Hey!

On its face, that expression is neither offensive nor disturbing. “Hey!” is an informal way to say hello. It indicates kindness, simple courtesy and an economy of words.

But a 13-year-old boy at Richland Middle School in Richland Hills was suspended for three days in December because he sent that simple message to every computer in the school using an archaic form of instant messaging. The software was created years ago in the old disk operating system used in earlier versions of personal computers.

This story has been making the rounds on the ‘net for the past few days (see MetaFilter, /.). It’s got all the hallmarks of something bound to catch the interest of a lot of geeks: a kid exploring and discovering how his computer actually works beyond simple point-and-clicking, an innocent mistake when demonstrating capabilities to friends, and an overbearing school administration. It might not have raised as much of a ruckus as it did, except that in the course of writing his article about the events, the columnist received an e-mail from one of the school administrators involved in the incident questioning the right of anyone not involved directly in the school system to criticize teaching and discipline techniques.

Too often, people who do not know the real world of public education feel that they are the ‘experts’ who have all the solutions and that their opinions are as valuable as those who live in this world daily.
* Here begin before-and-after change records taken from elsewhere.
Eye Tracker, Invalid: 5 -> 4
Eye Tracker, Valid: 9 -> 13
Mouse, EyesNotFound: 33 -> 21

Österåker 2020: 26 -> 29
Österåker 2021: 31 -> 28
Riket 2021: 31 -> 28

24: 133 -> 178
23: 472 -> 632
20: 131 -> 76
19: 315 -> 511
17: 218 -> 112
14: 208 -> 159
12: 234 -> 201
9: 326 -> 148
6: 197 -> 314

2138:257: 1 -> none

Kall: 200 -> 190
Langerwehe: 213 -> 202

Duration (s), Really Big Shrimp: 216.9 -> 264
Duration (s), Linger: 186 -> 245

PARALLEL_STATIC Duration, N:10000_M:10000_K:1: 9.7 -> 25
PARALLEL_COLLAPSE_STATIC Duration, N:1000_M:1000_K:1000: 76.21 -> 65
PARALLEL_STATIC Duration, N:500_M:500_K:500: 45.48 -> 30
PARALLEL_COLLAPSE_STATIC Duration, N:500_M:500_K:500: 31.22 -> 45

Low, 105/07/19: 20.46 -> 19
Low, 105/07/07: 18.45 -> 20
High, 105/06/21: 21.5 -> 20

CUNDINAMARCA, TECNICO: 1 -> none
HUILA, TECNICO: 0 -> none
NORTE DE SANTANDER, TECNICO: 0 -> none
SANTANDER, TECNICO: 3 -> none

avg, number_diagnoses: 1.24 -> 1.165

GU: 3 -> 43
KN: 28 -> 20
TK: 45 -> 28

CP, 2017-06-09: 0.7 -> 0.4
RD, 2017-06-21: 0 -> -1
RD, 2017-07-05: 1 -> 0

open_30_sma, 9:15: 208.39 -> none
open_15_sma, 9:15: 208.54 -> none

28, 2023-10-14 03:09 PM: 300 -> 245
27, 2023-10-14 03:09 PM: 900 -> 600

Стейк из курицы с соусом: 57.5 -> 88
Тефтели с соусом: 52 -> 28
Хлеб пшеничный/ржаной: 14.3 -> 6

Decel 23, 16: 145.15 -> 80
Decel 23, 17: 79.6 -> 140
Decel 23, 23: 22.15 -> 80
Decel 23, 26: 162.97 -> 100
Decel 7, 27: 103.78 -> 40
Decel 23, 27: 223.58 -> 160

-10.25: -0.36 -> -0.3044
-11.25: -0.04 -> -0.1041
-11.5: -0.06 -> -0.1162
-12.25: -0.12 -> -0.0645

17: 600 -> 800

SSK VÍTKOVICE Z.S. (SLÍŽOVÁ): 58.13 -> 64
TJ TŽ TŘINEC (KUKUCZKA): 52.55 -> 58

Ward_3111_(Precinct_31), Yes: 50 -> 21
I invite you, parents, our state representatives, and anyone else that thinks they know how a teacher or a district should react to ANY situation to come live with us for a while — be a substitute teacher for a few weeks and learn the real world of public education.

…more troubling is the notion that Sweeney does not believe that the rest of us have any right to question the decisions made by public educators.

Remember, we pay the salaries of the teachers and staff. We buy the computers. We pay for the buildings in which they are used. As long as public school is public, the Beverly Sweeneys of the world need to know that it is our right and duty to look over their shoulders and question what they do.

In this case, the punishment of Carl Grimmer was overkill, but the response of the school’s computer liaison shows that public education really does demand greater oversight from us outsiders, certainly not less.

Many of the discussions spurred by this event and the various responses from the people involved have been very interesting to read. It turns out that the kid and his parents have put up a page detailing their view of the events and the responses to them. It’s an entertaining read — everyone (except the school) seems to be handling everything quite reasonably.